An Opportunity for Psychiatric Leadership
What are the clinical possibilities for advancing Bourgeois et al.’s (
2) foundational work and developing dispositional capacity criteria akin to that of Appelbaum’s (
1) decisional capacity criteria? This development might entail a codified, encompassing mix of qualitative and quantitative data that allow clinicians to make assessments that can be communicated across practice settings (i.e., psychiatry to internal medicine), hospital, and regional contexts. A start could be delineating a practical clinical pathway for making such assessments (see table in an
online supplement to this Open Forum). As Bourgeois et al. (
2) advocate, dispositional capacity assessment might be conceptualized as comprising both decisional and performative components. In addition to weighing the risks and benefits of home versus another disposition, clinicians should be aware that a patient would need to demonstrate adequate cognitive and functional skills before being discharged home.
To begin such an assessment, a psychiatrist could complete a psychiatric evaluation, decisional capacity assessment, and formal cognitive testing (e.g., MoCA). A social worker could obtain clinically relevant information about past function and possibly perform an in situ evaluation (e.g., a home visit). Occupational and physical therapists could tailor their assessments to comment on a patient’s ability to complete activities of daily living. The treatment teams could then convene to discuss an appropriate disposition to match the patient’s cognitive and physical capacities. The psychiatrist could document the dispositional capacity assessment, including a synthesis of the above data. The primary team physician, if different from the assessing psychiatrist, could make the final dispositional decision. The social worker could then arrange aftercare. With further research, perhaps patients could be assigned quantitative disposition scores, which could be compared with evidence-based average scores for different dispositions.

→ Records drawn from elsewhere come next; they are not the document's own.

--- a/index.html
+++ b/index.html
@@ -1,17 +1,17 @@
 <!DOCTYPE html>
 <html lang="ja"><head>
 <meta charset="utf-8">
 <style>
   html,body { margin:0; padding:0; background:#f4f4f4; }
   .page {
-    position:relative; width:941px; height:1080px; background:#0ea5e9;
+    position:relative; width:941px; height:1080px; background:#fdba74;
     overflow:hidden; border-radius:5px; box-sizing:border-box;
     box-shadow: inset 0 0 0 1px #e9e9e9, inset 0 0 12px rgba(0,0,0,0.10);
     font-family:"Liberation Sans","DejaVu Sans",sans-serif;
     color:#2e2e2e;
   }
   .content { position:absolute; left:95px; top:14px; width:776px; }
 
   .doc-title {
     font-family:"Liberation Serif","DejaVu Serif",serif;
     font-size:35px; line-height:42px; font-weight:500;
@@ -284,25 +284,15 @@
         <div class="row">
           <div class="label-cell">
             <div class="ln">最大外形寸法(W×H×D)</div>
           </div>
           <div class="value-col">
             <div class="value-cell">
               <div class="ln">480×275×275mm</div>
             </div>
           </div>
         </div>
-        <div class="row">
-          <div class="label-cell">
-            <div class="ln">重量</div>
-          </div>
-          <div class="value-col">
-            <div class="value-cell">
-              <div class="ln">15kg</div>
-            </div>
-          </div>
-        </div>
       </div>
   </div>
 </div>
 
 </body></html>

What are the potential implications for psychiatry in taking a leading role in this effort? Beyond filling a functional clinical role, dispositional capacity assessment has potential as an intervention on social determinants of health. It is a concrete procedure that can connect individualized patient care to broader calls for social inquiry. With a holistic dispositional capacity assessment, the psychiatrist has an opportunity to pause and convene a multidisciplinary team. They can consider the ways in which not only financial means and social supports but also factors such as race and gender might affect a patient’s postdischarge trajectory. Engaging in such a value-driven, protocolized, and team-based assessment could both decrease stress of primary medicine teams around discharge and thoughtfully match patients with complex neuropsychiatric conditions to disposition options.

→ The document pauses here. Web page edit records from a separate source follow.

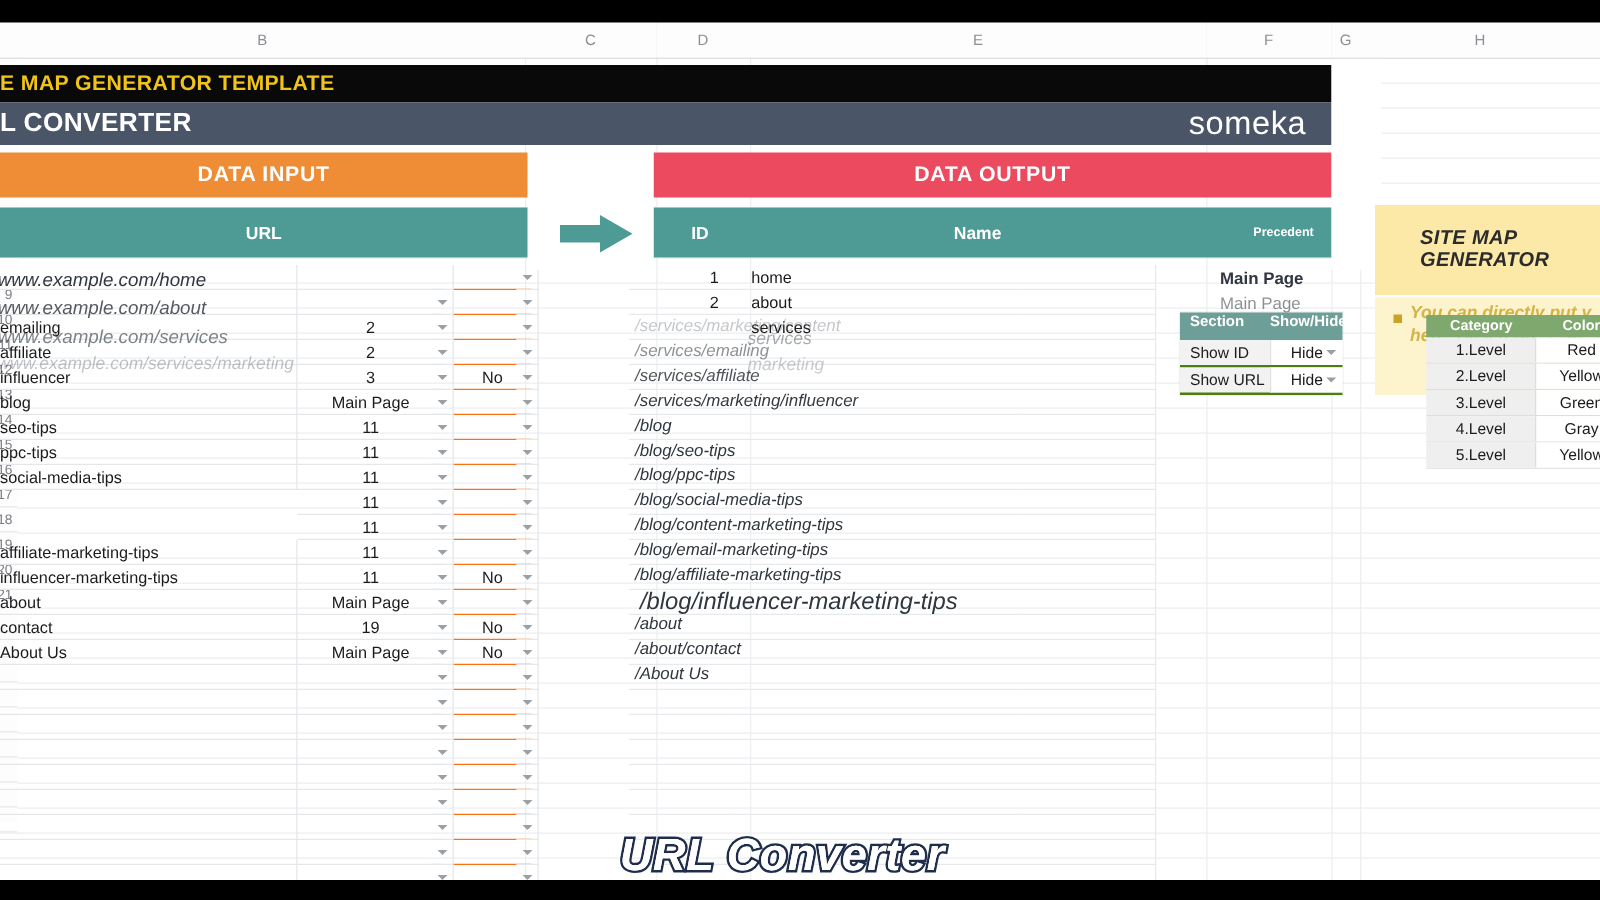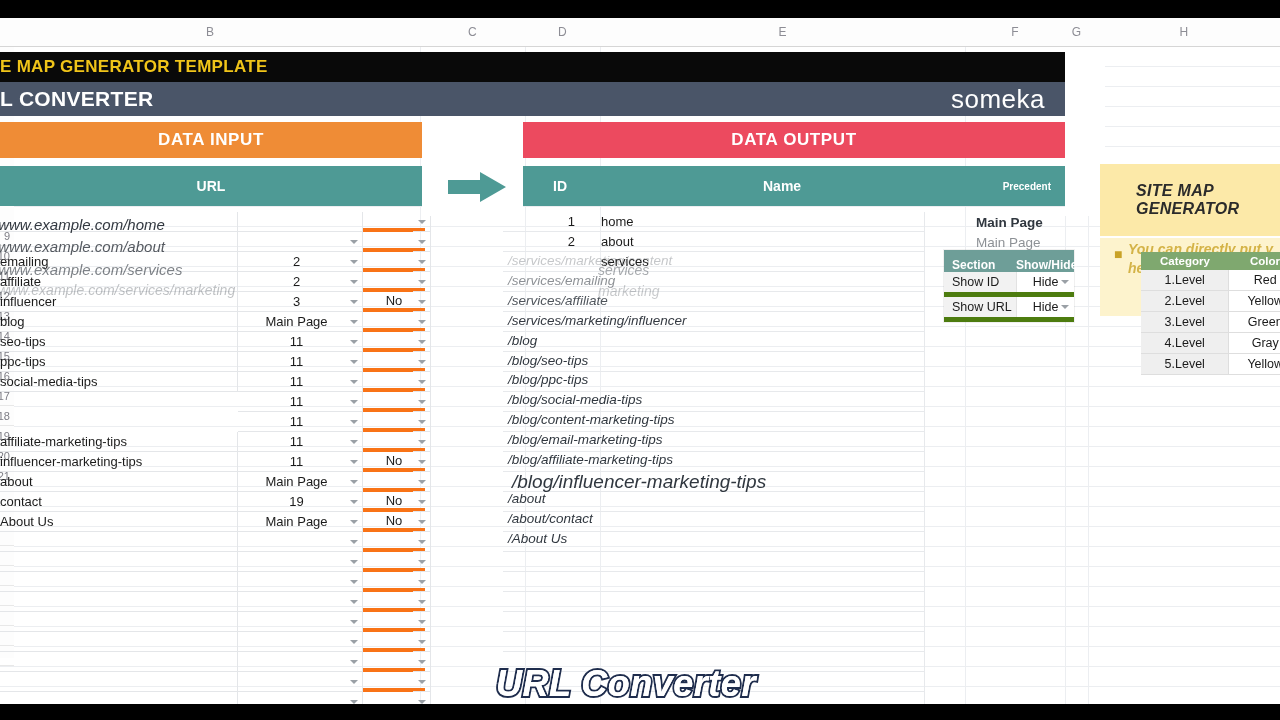--- a/index.html
+++ b/index.html
@@ -76,21 +76,21 @@
   .irow .c-name{position:absolute;left:120px;width:238px;height:20px;display:flex;align-items:center;
         font-size:13px;color:#1b1b1b;box-sizing:border-box;
         border-bottom:1px solid #e4e6e9;border-right:1px solid #e4e6e9;}
   .irow .c-prec{position:absolute;left:358px;width:117px;height:20px;display:flex;align-items:center;
         justify-content:center;font-size:13px;color:#1b1b1b;box-sizing:border-box;
         border-bottom:1px solid #e4e6e9;}
   .irow .c-prec-dd{position:absolute;left:465px;width:18px;height:20px;box-sizing:border-box;
         border-bottom:1px solid #e4e6e9;border-right:1px solid #e4e6e9;}
   .irow .c-flag{position:absolute;left:483px;width:62px;height:20px;display:flex;align-items:center;
         justify-content:center;font-size:13px;color:#1b1b1b;box-sizing:border-box;
-        border-bottom:4px solid #f97316;}
+        border-bottom:1px solid #f97316;}
   .irow .c-flag-dd{position:absolute;left:533px;width:18px;height:20px;box-sizing:border-box;
         border-bottom:1px solid #e4e6e9;border-right:1px solid #e4e6e9;}
 
   .caret{position:absolute;right:4px;top:8px;width:0;height:0;
       border-left:4px solid transparent;border-right:4px solid transparent;border-top:4px solid #9aa0a6;}
 
   
   .outtable{position:absolute;left:503px;top:212px;width:422px;z-index:12;}
   .orow{position:relative;height:20px;}
   .orow .o-id{position:absolute;left:0;width:80px;height:20px;display:flex;align-items:center;
@@ -104,25 +104,25 @@
 
   
   .ghost{position:absolute;font-style:italic;font-size:13.5px;color:#30373f;white-space:nowrap;
       pointer-events:none;z-index:14;}
   .ghost-strong{color:#2c323a;}
 
   
   .sectiontbl{position:absolute;left:944px;top:250px;width:130px;z-index:30;
       box-shadow:0 0 0 1px rgba(0,0,0,.06);}
   .sectiontbl .st-head{display:flex;height:22px;background:#6e9e98;color:#fff;
-      font-size:12px;font-weight:700;align-items:flex-end;}
+      font-size:12px;font-weight:700;align-items:flex-start;}
   .sectiontbl .st-head .a{width:72px;padding-left:8px;box-sizing:border-box;}
   .sectiontbl .st-head .b{width:58px;text-align:center;box-sizing:border-box;}
   .sectiontbl .st-row{display:flex;height:20px;align-items:center;background:#f2f2f2;
-      font-size:12.5px;color:#1b1b1b;border-bottom:5px solid #4d7c0f;}
+      font-size:12.5px;color:#1b1b1b;border-bottom:2px solid #4d7c0f;}
   .sectiontbl .st-row .a{width:72px;padding-left:8px;box-sizing:border-box;}
   .sectiontbl .st-row .b{width:58px;text-align:center;background:#ffffff;height:20px;
       line-height:20px;box-sizing:border-box;position:relative;border-left:1px solid #e2e2e2;}
   .sectiontbl .st-row .b .caret{right:5px;top:8px;}
 
   
   .note{position:absolute;left:1100px;top:164px;width:200px;height:72px;background:#fce9a8;z-index:28;
       display:flex;align-items:center;}
   .note span{padding-left:36px;font-size:16px;font-weight:700;font-style:italic;color:#2b2b2b;letter-spacing:.3px;}
   .note2{position:absolute;left:1100px;top:238px;width:200px;height:78px;background:#fdf3cd;z-index:26;}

Although some providers within psychiatry may prefer to defer dispositional capacity assessments to social work, dilemmas regarding the balance between autonomy and beneficence will continue to emerge in routine clinical care. Social workers are experts in identifying social supports and arranging aftercare. Psychiatrists are uniquely trained in performing decisional capacity assessments, developing differential diagnoses, and providing treatments. These decisional and clinical assessments are central to dispositional capacity determination. As default team leaders and clinical experts, psychiatrists should consider researching, codifying, and disseminating dispositional capacity criteria.